Sunday, July 20, 2008

Meet Voldemort

This is Voldemort (a.k.a. The Dark Lord or He-Who-Must-Not-Be-Named); affectionately known as "Voldy." He is a young wether (a castrated male goat) with a penchant for escaping from the pasture, queen anne's lace flowers, and banana peels. He's either an American or a French alpine (the two breeds have so much physical variation in them that it's impossible to tell them apart unless you know who sired them). He is probably the most people-friendly wether we have, as he enjoys following you around and being scratched behind the ears. He's my favorite, and I have plans to adopt him so he doesn't go to the butcher. There are some wethers that I really wouldn't mind seeing in the pasture one minute and on my plate the next, but Voldemort has earned a special place in my heart. He's not the most attractive goat, but he's a sweetheart, and just quirky enough to have some human-like properties. That's the trouble with raising animals for meat: there are some that you just get attached to. I have visions of Voldy and I going for hikes together, him being the pack animal. Maybe not so far-fetched, as I hear that hiking with goats is not altogether a new practice. He's loyal, anyways, and since goats are social animals he wouldn't wander off on me. That hook you see around his neck is Jacob's goat-catching crook. Very useful for when you need to catch them to give them medicine. They seem to have a sixth sense about when you're going to give them something unpleasant.

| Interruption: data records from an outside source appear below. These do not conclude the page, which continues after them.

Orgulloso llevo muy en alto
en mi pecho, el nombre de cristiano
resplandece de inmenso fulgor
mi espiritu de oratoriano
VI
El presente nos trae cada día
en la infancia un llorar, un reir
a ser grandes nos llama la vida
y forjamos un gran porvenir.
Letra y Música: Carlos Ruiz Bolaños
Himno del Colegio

Right now we're giving all the baby goats corid treatment for coccidia. That's basically a protozoa that causes diarrhea, weight loss, the weakening of the immune system, and even death in grazing animals. It's practically unavoidable unless your grazing animals eat hay and grain only. It's been running through the herd like crazy, and with corid treatment you have to basically shove a syringe that contains 3cc corid per 20 lbs of goat into the goat's mouth, eject the fluid, and hold the goats mouth shut to make it swallow. It's not pleasant, but it's necessary. You have to repeat this treatment for five days in a row for it to be successful. This, for us, means catching roughly 75 kids every day for five days, measuring them with a weight tape, and administering the corid. Not fun, not easy. The best way to catch a goat is by the hind leg or beneath the neck. Obviously you don't want to hurt them, so you don't put them in a death grip, but they're slippery little things. You can hold them still between your legs while you measure them around their torso just behind the front legs with the weight tape. Then, when you determine the dosage, you try to shove the syringe in their mouth. Imagine a little kid at the doctor's office clenching his teeth with the doctor trying to swab his throat. It's pretty impossible to make someone unclench their teeth. So you just keep pushing it until they open their mouths a tiny little bit, and you shove it in and release the corid, trying to shut their mouth before they can spit it out. Ideally, if you shoot the corid into the back of their throat they can't spit it out, but I'm not good enough at it yet to be successful with that. I had to readminister meds to some goats because more leaked out than got in.

I guess my point is that not being organic in the case of goat farming can be more work than being organic. I'd be curious to know how small organic animals farms do it.